Billy (nome che un suo allenatore gli diede per la sua fissazione per la squadra di pallacanestro di Milano) non è stato un difensore granitico, un francobollatore. È stato un marcatore con la testa da centrocampista, uno che sapeva difendere e impostare. Ma, soprattutto, che sapeva leggere l’azione, occupare lo spazio giusto. La sua iniziazione al mondo del calcio arriva all’oratorio di Gallarate. Ma si consuma anche in famiglia. Suo fratello più grande lo porta con sé al campetto. Lui aspetta fuori. Poi quando manca qualcuno gli viene permesso di giocare.

 

 

 

 

Da lì combatte la sua piccola guerra di indipendenza. Entra in una piccola squadra, si chiama Asso, veste di granata, è una succursale del Torino.
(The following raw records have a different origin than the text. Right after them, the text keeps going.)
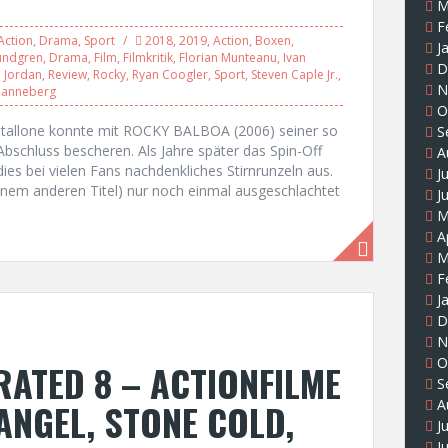
M
F
Action
,
Drama
,
Sport
2018
,
2019
,
Action
,
Boxen
,
J
undgren
,
Drama
,
Film
,
Filmkritik
,
Florian Munteanu
,
Ivan
D
. Jordan
,
Review
,
Rocky
,
Ryan Coogler
,
Sport
,
Steven Caple Jr.
,
N
anneberg
O
r Stallone konnte mit ROCKY BALBOA (2006) seiner so
S
Abschluss bescheren. Als Jahre später das Spin-Off
A
es bei vielen Fans nachdenkliches Stirnrunzeln aus.
J
inem anderen Titel) nur noch einmal ausgeschlachtet
J
M
A
M
F
J
D
N
O
ATED 8 – ACTIONFILME
S
ANGEL, STONE COLD,
A
J
J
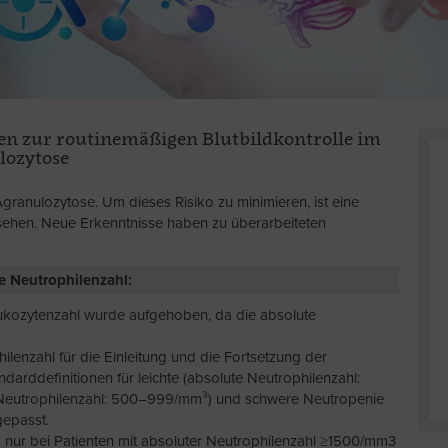
en zur routinemäßigen Blutbildkontrolle im
lozytose
granulozytose. Um dieses Risiko zu minimieren, ist eine
ehen. Neue Erkenntnisse haben zu überarbeiteten
te Neutrophilenzahl:
kozytenzahl wurde aufgehoben, da die absolute
lenzahl für die Einleitung und die Fortsetzung der
rddefinitionen für leichte (absolute Neutrophilenzahl:
 Neutrophilenzahl: 500–999/mm³) und schwere Neutropenie
gepasst.
d nur bei Patienten mit absoluter Neutrophilenzahl ≥1500/mm3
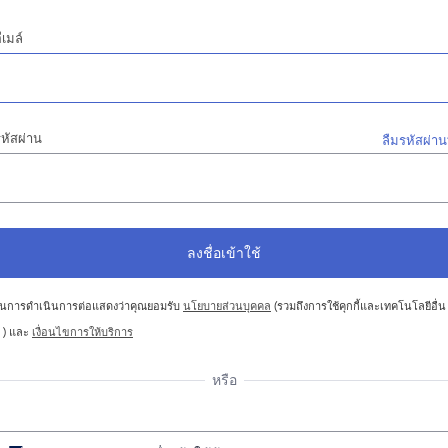
ีเมล์
หัสผ่าน
ลืมรหัสผ่าน
นการดำเนินการต่อแสดงว่าคุณยอมรับ
นโยบายส่วนบุคคล
(รวมถึงการใช้คุกกี้และเทคโนโลยีอื่น
 ) และ
เงื่อนไขการให้บริการ
หรือ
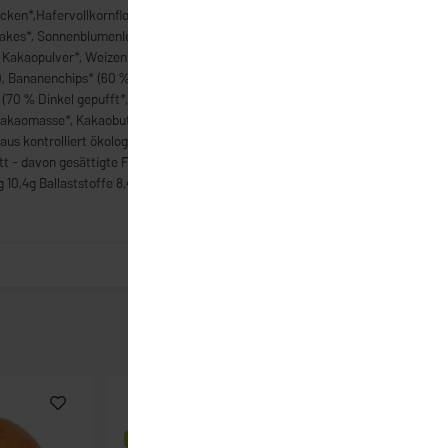
cken*,Hafervollkornflocken Kleinblatt*, Gerstenvollkornflocken*,
lakes*, Sonnenblumenlecithin*), Schokocrisps* (Reismehl*,
% Kakaopulver*, Weizenmehl*, Gerstenmehl*, Hafermehl*,
, Bananenchips* (60 % Bananen*, Kokosöl*, Rohrzucker*), Dinkel
 (70 % Dinkel gepufft*, 30% Honig*), Schokoblätter dünn*
Kakaomasse*, Kakaobutter*, Emulgator: Sonnenblumenlecithin*),
*aus kontrolliert ökologischem Anbau Nährwerte pro 100g Energie
t - davon gesättigte Fettsäuren 6,3 g 3,4g Kohlenhydrate -
 10,4g Ballaststoffe 8,4g Eiweiß 9,5g Salz 0,037g
Bio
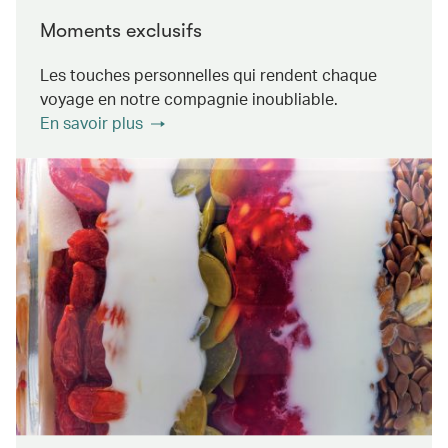
Moments exclusifs
Les touches personnelles qui rendent chaque
voyage en notre compagnie inoubliable.
En savoir plus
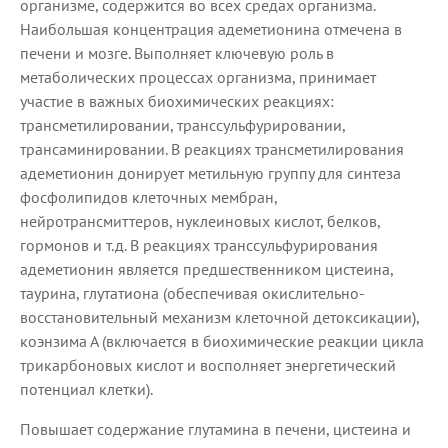
организме, содержится во всех средах организма.
Наибольшая концентрация адеметионина отмечена в
печени и мозге. Выполняет ключевую роль в
метаболических процессах организма, принимает
участие в важных биохимических реакциях:
трансметилировании, транссульфурировании,
трансаминировании. В реакциях трансметилирования
адеметионин донирует метильную группу для синтеза
фосфолипидов клеточных мембран,
нейротрансмиттеров, нуклеиновых кислот, белков,
гормонов и т.д. В реакциях транссульфурирования
адеметионин является предшественником цистеина,
таурина, глутатиона (обеспечивая окислительно-
восстановительный механизм клеточной детоксикации),
коэнзима А (включается в биохимические реакции цикла
трикарбоновых кислот и восполняет энергетический
потенциал клетки).
Повышает содержание глутамина в печени, цистеина и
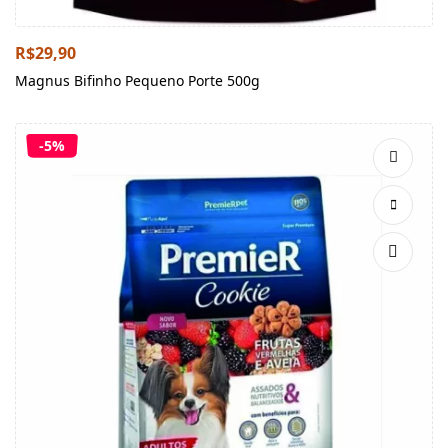
R$
29,90
Magnus Bifinho Pequeno Porte 500g
-5%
Per lui è una sfida. Per sua madre una salvezza. Quando deve accompagnare il figlio più grande a giocare non sa mai dove lasciare Billy. Il problema è risolto. Alessandro chiede subito di giocare libero. Pensava che quel ruolo potesse dargli la libertà di muoversi a suo piacimento. Le cose cambiano in un pomeriggio. L’Asso sfida il Milan. Costacurta viene impiegato a centrocampo. E segna due reti. Sembra un segno del destino. Il ragazzo veste il rossonero dal 1979 al 1986. Poi passa in prestito al Monza. L’esilio dura un solo anno, ma il Milan è cambiato.

 

 

 

 

Una nuova era: Berlusconi

A febbraio Berlusconi è sceso con l’elicottero sul campo accompagnato dalla Cavalcata delle Valchirie. Alessandro torna a «casa» proprio quando sta per cominciare il kolossal rossonero. E non se ne andrà più. Dopo appena un anno scavalca Galli. La difesa più iconica nella storia del Diavolo è finalmente completa. Alla fine di quell’anno il Diavolo sfida la Steaua nella finale di Coppa dei Campioni. Billy gioca titolare. La partita non è a senso unico. Di più. Il Milan vince 4-0. Doppietta di Gullit. Doppietta di Van Basten. «Li avremmo battuti anche in undici contro ventidue» dirà qualche anno dopo. Costacurta inizia a giocare ovunque. Centrale, terzino destro, terzino sinistro. Sempre con una qualità fuori scala. Con la maglia rossonera Billy diventa un accumulatore di trofei: sette scudetti, cinque supercoppe, una Coppa Italia, cinque Coppe dei Campioni, quattro supercoppe Uefa, due coppe intercontinentali. Una storia di successi abbacinanti, ma anche di rovinose cadute.

 

 

 

 

Nel 1994 Diavolo perde l’Intercontinentale contro il Velez Sarsfield di Carlos Bianchi. Alessandro gioca male. E viene anche espulso. «Costacurta sbaglia tutto» titoleranno i giornali il giorno dopo. E un’annata difficile. Il Milan perde anche la finale di Champions contro l’Ajax di Van Gaal. All’alba del nuovo millennio Billy ha un calo. Terim lo mette inizialmente in panchina, poi l’arrivo prima di Nesta e poi di Stam limitano il suo minutaggio. Poco male. Costacurta si reinventa terzino. E con lui un campo dal primo minuto, a 37 anni, i rossoneri battono la Juventus nella finale all’Old Trafford. Ma al di là dei successi, il centrale è stato un calciatore che ha ridefinito un ruolo intero. Per Fabio Cannavaro Costacurta è stato il «miglior difensore con cui abbia mai giocato. Aveva classe, velocità, senso della posizione». Un maestro del giornalismo come Mario Sconcerti inserirà il varesino al settimo posto nella classifica dei difensori italiani più forti di tutti i tempi. Mentre il Telgraph lo incoronerà fra i 20 giocatori più sottovalutati della storia. «Baresi e Maldini sono diventate delle icone, ma Costacurta era davvero uno dei grandi – dice il giornale nel 2015 - All'Inghilterra servirebbe uno stopper della sua qualità». Un riconoscimento che ben oltre i trofei vinti.